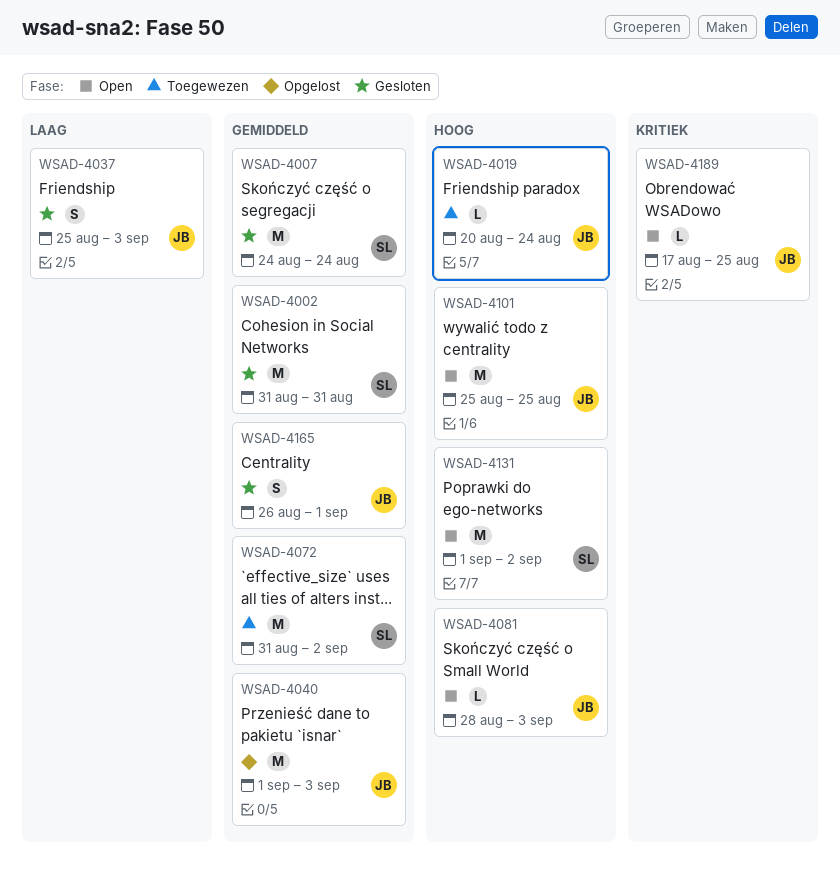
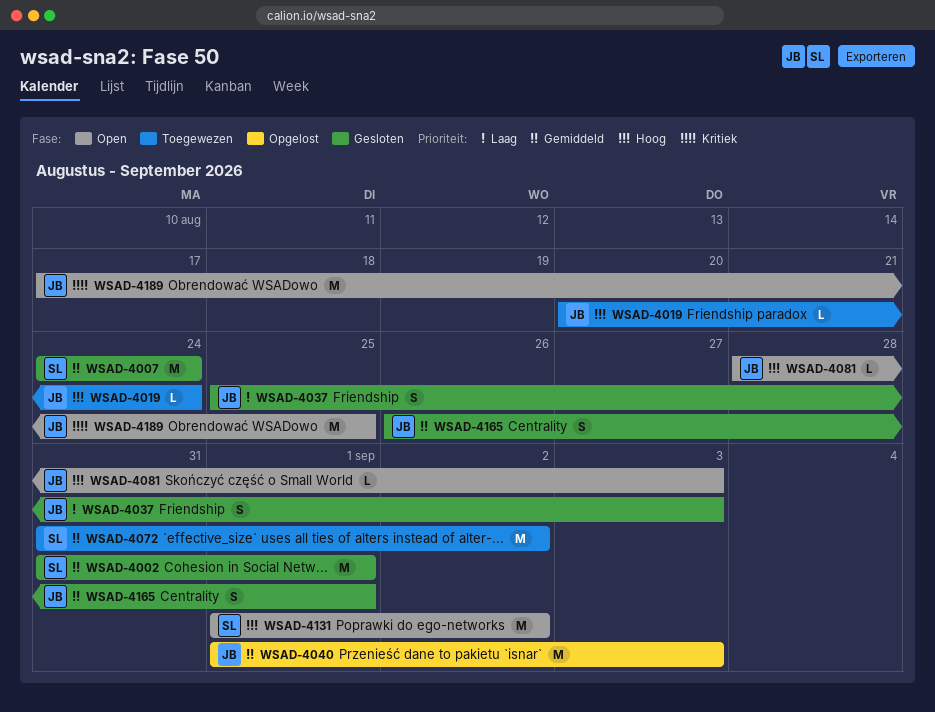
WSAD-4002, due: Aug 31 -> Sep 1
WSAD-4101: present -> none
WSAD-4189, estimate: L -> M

==

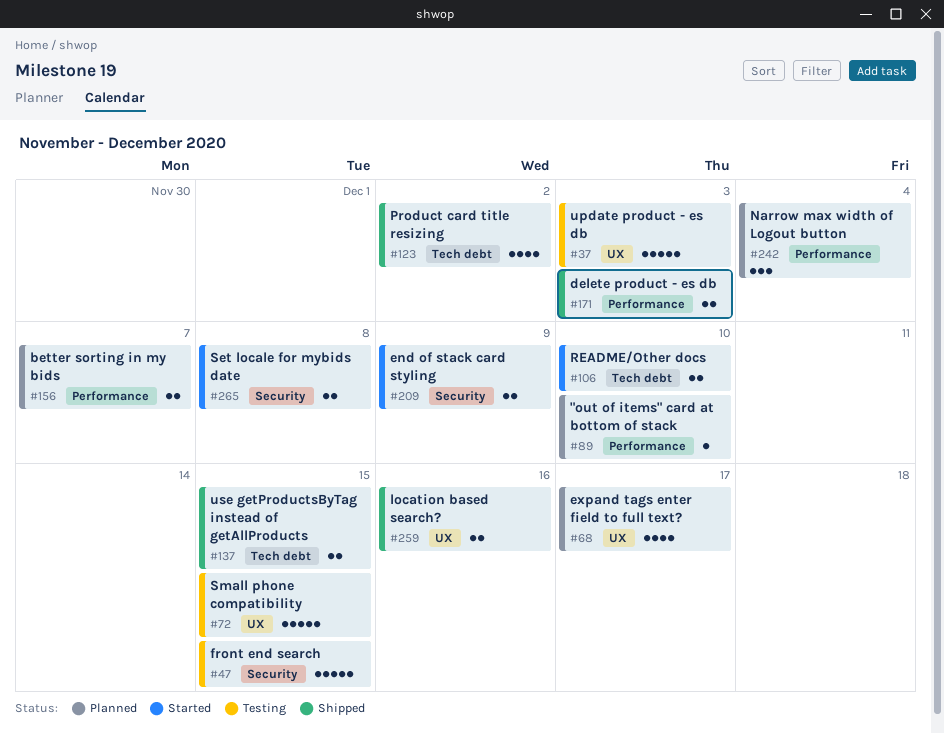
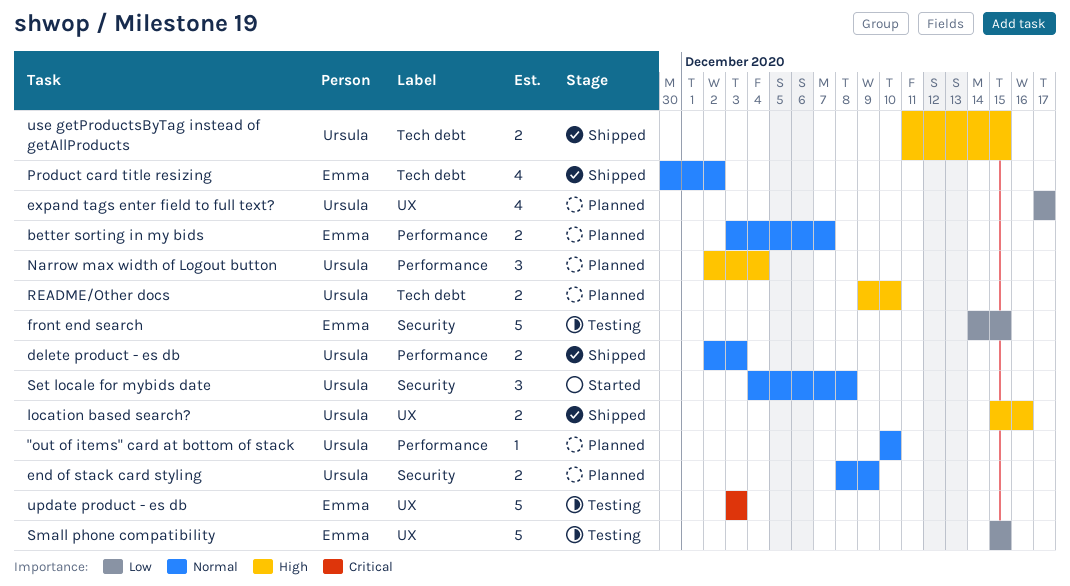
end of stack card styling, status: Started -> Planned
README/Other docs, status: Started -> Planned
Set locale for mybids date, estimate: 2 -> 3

WHAT THE TASK REQUIRES: Look through the entries above and quote exactly the lines from the line with "end of stack" to the line with "Set locale for mybids date, estimate: 2 -> 3", counting both of those lines.

ANSWER BOX:
end of stack card styling, status: Started -> Planned
README/Other docs, status: Started -> Planned
Set locale for mybids date, estimate: 2 -> 3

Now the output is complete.